• _Source extract_:

Once the bars have been manufactured and they enter the trading system I am pretty certain that is where they remain. Very unlikely that they will ever be discovered, unless the chain of custody is broken, or there is some reason to suspect them. All in all, it seems that it is a risk that someone though worth the effort.


----------



## nickvc (Jan 26, 2010)

Dirty dealings in high places, corrupt politicians ,the US and UK involved :shock: Now come on GSP you know that cant be true :roll:


----------



## jimdoc (Mar 2, 2010)

More on the tungsten story;
http://www.zerohedge.com/article/german-prosieben-tv-channel-finds-500-gram-tungsten-bar-wcheraeus-gold-foundary-bank-origin

and
http://www.youtube.com/watch?v=M0-hGHJSgNA&feature=related


----------



## Irons (Mar 2, 2010)

Here's an interesting page:

http://tungsten-alloy.com/

or if you need ready-made bricks:

http://www.tungsten-alloy.com/en/alloy13.htm


----------



## qst42know (Mar 2, 2010)

You think this one has been adulterated?

http://www.tungsten-alloy.com/paperweight.htm


----------



## Irons (Mar 2, 2010)

qst42know said:


> You think this one has been adulterated?
> 
> http://www.tungsten-alloy.com/paperweight.htm



here's an even better one:

http://www.tungsten-alloy.com/en/alloy11.htm


----------



## qst42know (Mar 2, 2010)

• _Dataset records_:
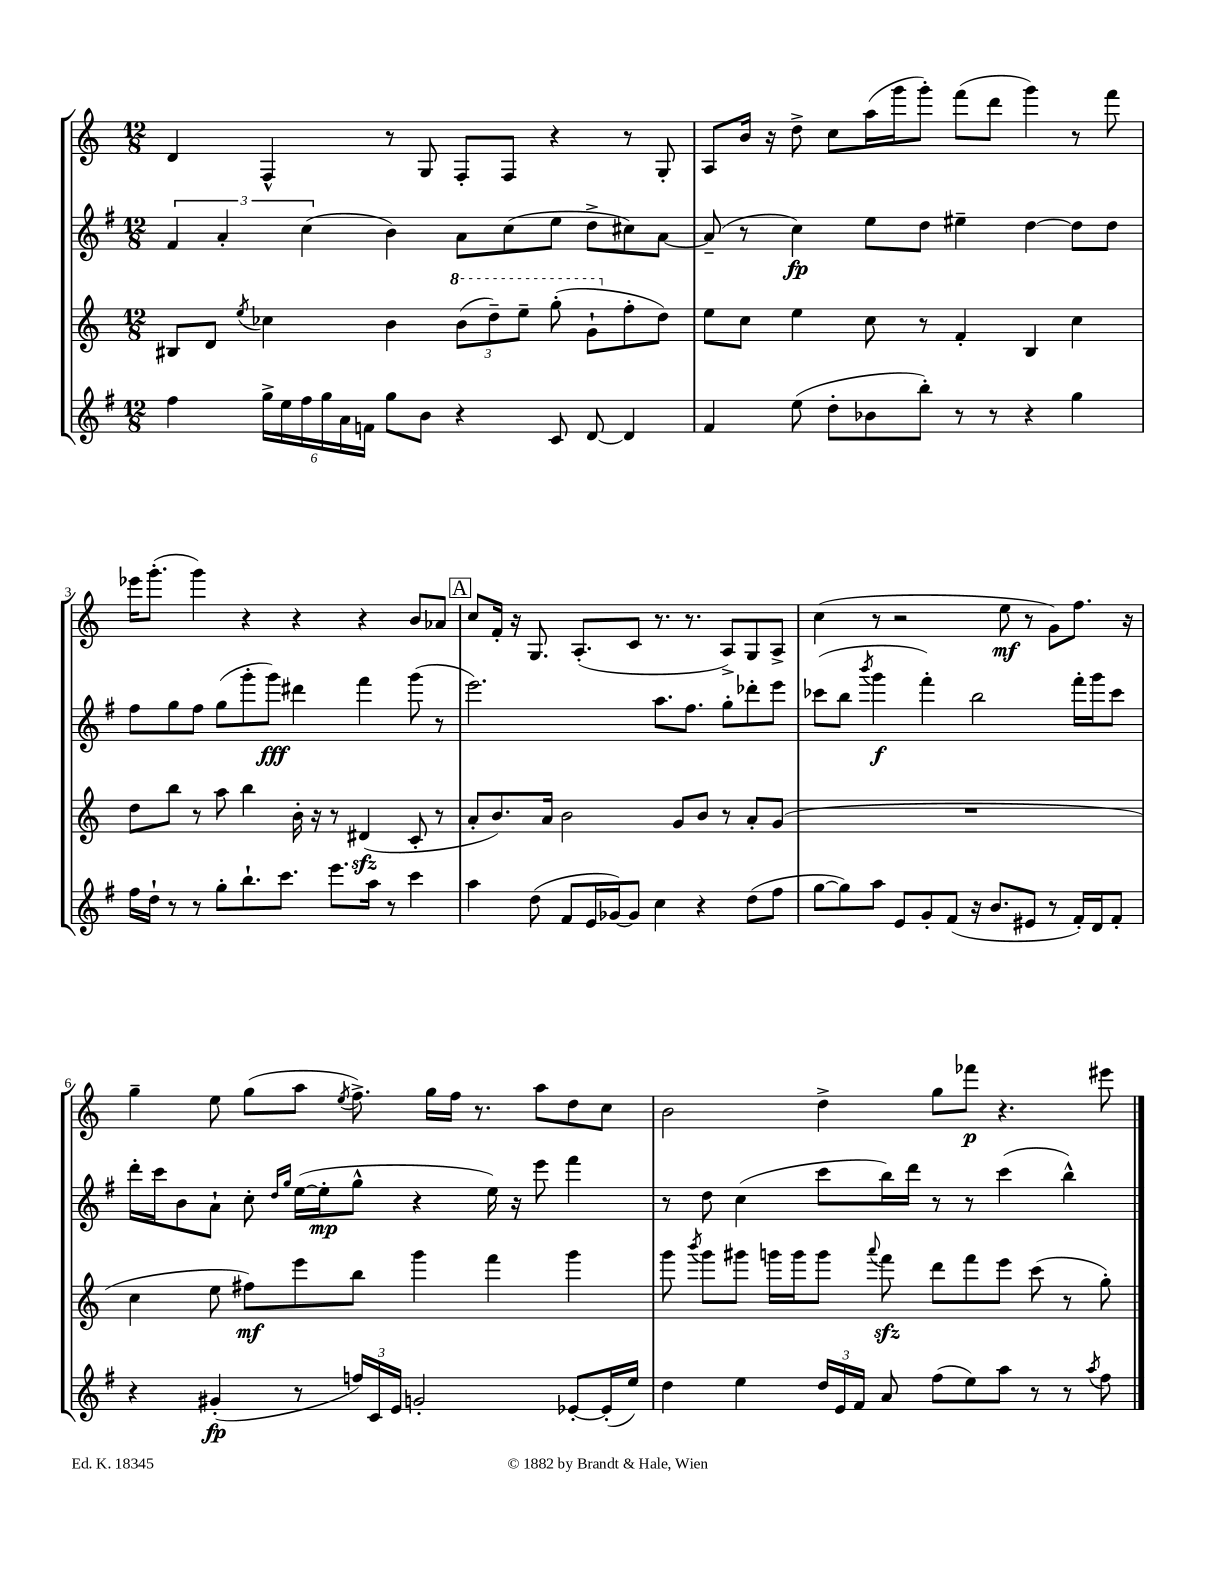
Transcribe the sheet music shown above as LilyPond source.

<<
\new StaffGroup <<
\new Staff = "s0" {
    \clef treble \key c \major \numericTimeSignature \time 12/8
    \autoBeamOff d'4 f4-^ r8 g8 f8[-. f8] r4 r8 g8-. |
    a8[ b'16] r16 d''8-> c''8[ a''16( g'''16 g'''8]-.) f'''8[( d'''8] g'''4) r8 f'''8 |
    ees'''16[ g'''8.]-.( g'''4) r4 r4 r4 b'8[ aes'8] |
    \mark \markup { \box "A" } c''8[ f'16]-. r16 g8. a8.[-.( c'8] r8. r8. a8[->) g8 a8]-> |
    c''4( r8 r2 e''8\mf r8 g'8[) f''8.] r16 |
    g''4-- e''8 g''8[( a''8] \acciaccatura { e''8 } f''8.->) g''16[ f''16] r8. a''8[ d''8 c''8] |
    b'2 d''4-> g''8[ fes'''8]\p r4. eis'''8 \bar "|." |
}
\new Staff = "s1" {
    \clef treble \key g \major \numericTimeSignature \time 12/8
    \autoBeamOff \tuplet 3/2 { fis'4 a'4-. c''4( } b'4) a'8[ c''8( e''8] d''8[-> cis''8) a'8]~ |
    a'8--( r8 c''4\fp) e''8[ d''8] eis''4-- d''4~ d''8[ d''8] |
    fis''8[ g''8 fis''8] g''8[( g'''8-. g'''8]\fff) dis'''4 fis'''4 g'''8( r8 |
    \mark \markup { \box "A" } e'''2.) a''8.[ fis''8.] g''8[-. des'''8-. e'''8] |
    ces'''8[( b''8] \acciaccatura { b'''8 } g'''4\f fis'''4-.) b''2 fis'''16[-. g'''16 ces'''8] |
    d'''16[-. c'''16 b'8 a'8]-! c''8-. \grace { d''16[ g''16] } e''16[~( e''16-.\mp g''8]-^ r4 e''16) r16 e'''8 fis'''4 |
    r8 d''8 c''4( c'''8[ b''16) d'''16] r8 r8 c'''4( b''4-^) \bar "|." |
}
\new Staff = "s2" {
    \clef treble \key c \major \numericTimeSignature \time 12/8
    \autoBeamOff bis8[ d'8] \acciaccatura { e''8 } ces''4 b'4 \tuplet 3/2 { \ottava #1 b''8[( d'''8--) e'''8]-- } g'''8-.( g''8[-! \ottava #0 f''8-. d''8]) |
    e''8[ c''8] e''4 c''8 r8 f'4-. b4 c''4 |
    d''8[ b''8] r8 a''8 b''4 b'16-. r16 r8 dis'4\sfz( c'8-. r8 |
    \mark \markup { \box "A" } a'8[-. b'8.) a'16] b'2 g'8[ b'8] r8 a'8[-. g'8]( |
    R1. |
    c''4 e''8 fis''8[\mf) e'''8 b''8] g'''4 f'''4 g'''4 |
    g'''8 \acciaccatura { b'''8 } g'''8[ gis'''8] g'''16[ g'''16 g'''8] \appoggiatura { a'''8 } f'''8\sfz d'''8[ f'''8 e'''8] c'''8( r8 g''8-.) \bar "|." |
}
\new Staff = "s3" {
    \clef treble \key g \major \numericTimeSignature \time 12/8
    \autoBeamOff fis''4 \tuplet 6/4 { g''16[-> e''16 fis''16 g''16 a'16 f'16] } g''8[ b'8] r4 c'8 d'8~ d'4 |
    fis'4 e''8( d''8[-. bes'8 b''8]-.) r8 r8 r4 g''4 |
    fis''16[ d''16]-! r8 r8 g''8[-. b''8.-! c'''8.] e'''8.[ a''16] r8 c'''4 |
    \mark \markup { \box "A" } a''4 d''8( fis'8[ e'16 ges'16~) ges'8] c''4 r4 d''8[( fis''8] |
    g''8[~ g''8) a''8] e'8[ g'8-. fis'8]( r16 b'8.[ eis'8] r8 fis'16[-.) d'16 fis'8]-. |
    r4 gis'4-.\fp( r8 \tuplet 3/2 { f''16[) c'16 e'16] } g'2-. ees'8[~-. ees'16-.( e''16]) |
    d''4 e''4 \tuplet 3/2 { d''16[ e'16 fis'16] } a'8 fis''8[( e''8) a''8] r8 r8 \acciaccatura { a''8 } fis''8 \bar "|." |
}
>>
>>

• _What the exercise asks_:
Write out the part of the tungsten bar thread starting at "## nickvc (Jan" and ending at "jimdoc (Mar 2, 2010)", word for word. The records have nothing to do with the tungsten bar thread.

• _Task result_:
## nickvc (Jan 26, 2010)

Dirty dealings in high places, corrupt politicians ,the US and UK involved :shock: Now come on GSP you know that cant be true :roll:


----------



## jimdoc (Mar 2, 2010)